Unemployed veterans who are newly separated from the military’s active component (the regular Army, Navy, Marine Corps, or Air Force) or who are deactivated after serving on active duty in the reserve component (the National Guard or Reserves) may be eligible for a special type of unemployment insurance, called Unemployment Compensation for Ex-Servicemembers (UCX). The UCX program is administered by the states on behalf of the Department of Labor, but it is paid for by the military, as the recipients’ former employer. In all, the Department of Defense (DoD) spent $310 million on UCX benefits in 2016, down from a peak of $1.0 billion in 2011. (Those amounts, which are expressed in 2017 dollars, include spending for Extended Benefits, additional weeks of unemployment benefits that are available in states with especially high unemployment rates.)

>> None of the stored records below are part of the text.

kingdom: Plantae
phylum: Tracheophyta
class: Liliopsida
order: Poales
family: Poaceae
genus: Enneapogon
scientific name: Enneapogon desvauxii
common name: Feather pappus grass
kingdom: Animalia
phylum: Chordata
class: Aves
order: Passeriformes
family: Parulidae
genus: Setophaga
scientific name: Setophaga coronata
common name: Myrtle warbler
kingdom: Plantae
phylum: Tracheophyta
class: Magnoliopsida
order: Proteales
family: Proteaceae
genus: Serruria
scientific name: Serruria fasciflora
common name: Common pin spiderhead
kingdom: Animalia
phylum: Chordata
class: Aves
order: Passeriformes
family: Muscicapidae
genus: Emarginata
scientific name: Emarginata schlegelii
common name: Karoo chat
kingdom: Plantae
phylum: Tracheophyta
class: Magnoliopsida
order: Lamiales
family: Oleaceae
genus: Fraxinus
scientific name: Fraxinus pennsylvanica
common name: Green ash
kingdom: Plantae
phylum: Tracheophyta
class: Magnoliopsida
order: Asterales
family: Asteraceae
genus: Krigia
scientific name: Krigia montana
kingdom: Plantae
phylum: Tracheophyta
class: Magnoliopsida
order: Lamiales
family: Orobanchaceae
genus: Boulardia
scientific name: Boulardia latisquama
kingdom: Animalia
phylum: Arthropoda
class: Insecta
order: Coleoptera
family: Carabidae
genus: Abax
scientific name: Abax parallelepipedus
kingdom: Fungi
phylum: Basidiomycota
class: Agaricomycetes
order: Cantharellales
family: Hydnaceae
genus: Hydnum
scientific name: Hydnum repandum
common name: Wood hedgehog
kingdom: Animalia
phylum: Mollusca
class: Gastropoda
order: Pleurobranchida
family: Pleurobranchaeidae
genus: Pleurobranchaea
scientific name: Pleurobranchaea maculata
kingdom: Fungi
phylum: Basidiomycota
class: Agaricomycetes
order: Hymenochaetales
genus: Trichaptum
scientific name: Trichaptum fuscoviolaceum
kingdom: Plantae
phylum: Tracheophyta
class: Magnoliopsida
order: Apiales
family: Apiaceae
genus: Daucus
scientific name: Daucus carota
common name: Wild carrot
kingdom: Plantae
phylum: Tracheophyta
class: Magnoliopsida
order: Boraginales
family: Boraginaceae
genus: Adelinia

CBO analyzed data from the Army about the UCX program in fiscal year 2013 (the most recent year for which complete data were available when the analysis was conducted). In that year, nearly half of the soldiers who left the Army’s active component applied for UCX benefits, as did about 20 percent of Army reservists who had served for at least 90 days on active duty and then been deactivated. Those data are only for the Army and cover only one year, so the results do not necessarily reflect the Army’s experience in other years—particularly as the economy has improved—or the experiences of the other military services. However, because veterans generally begin receiving UCX benefits shortly after they leave the military, those data suggest that many soldiers did not or could not find a job near the end of their Army enlistment or soon thereafter.